1. Set your LLM API key

OpenAI is the default provider. Create a .env file at the root of your installation directory and set the key for the provider you want to use:

# OpenAI (default)
OPENAI_API_KEY=your_openai_api_key

# Azure OpenAI
# AZURE_OPENAI_API_KEY=your_azure_openai_api_key

# Anthropic
# ANTHROPIC_API_KEY=your_anthropic_api_key

The server automatically loads environment variables from this file.

2. Create a configuration

testbench-ai-service init

This creates a default config.toml and copies the built-in prompt YAML files to a ./prompts directory. For most setups, the only setting you need to verify is tb_server_url:

# config.toml
[testbench-ai-service]
tb_server_url = "https://localhost:9443/api/"

Make sure tb_server_url points to your TestBench REST API Server.

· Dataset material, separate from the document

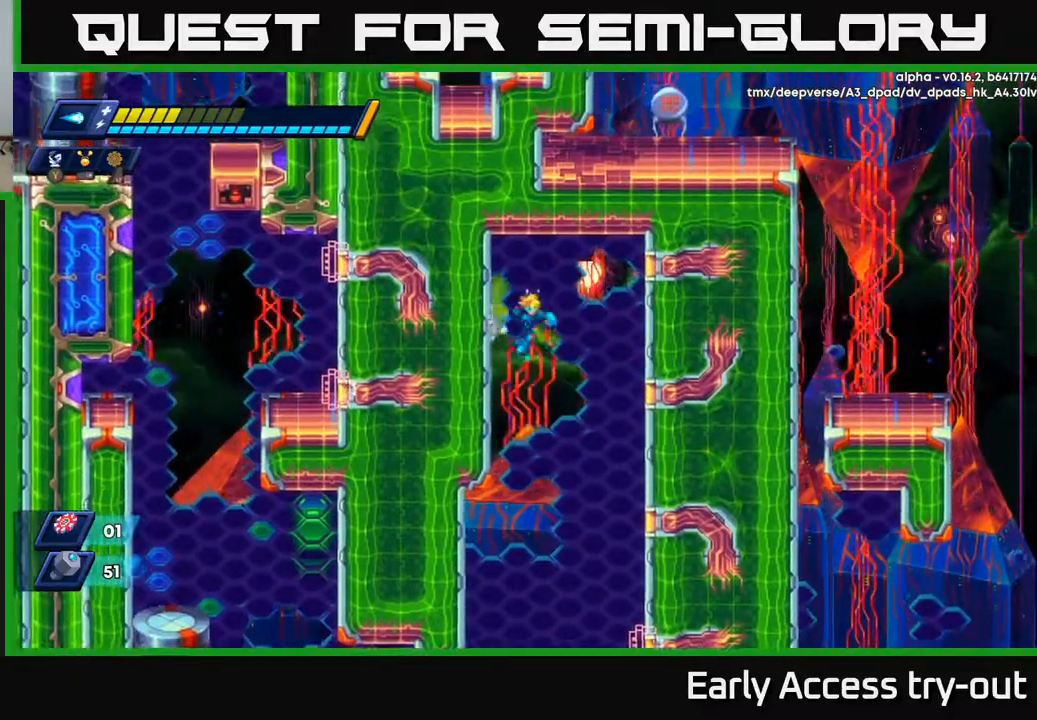
{"buttons": ["DPAD_LEFT"], "right_stick": "center", "events": [[67, "DPAD_RIGHT", "up"], [183, "DPAD_LEFT", "down"]]}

If you want to use Azure OpenAI, configure the provider in config.toml:

# config.toml
[testbench-ai-service.llm_config]
provider = "azure_openai"
azure_endpoint = "https://your-resource.openai.azure.com"
api_version = "2025-04-01-preview"
tip

To copy prompts to a different location, use:

testbench-ai-service init --prompts-dir ./path/to/prompts

3. Start the service

testbench-ai-service start

4. Open Swagger UI

Visit http://127.0.0.1:8010/docs to explore the API interactively.

That's it! Your service is ready to accept requests from TestBench.


API documentation endpoints

Once the service is running, these endpoints are available without authentication:

EndpointDescription
/docsInteractive Swagger UI.
/redocReDoc API documentation.
/openapi.jsonOpenAPI specification (JSON).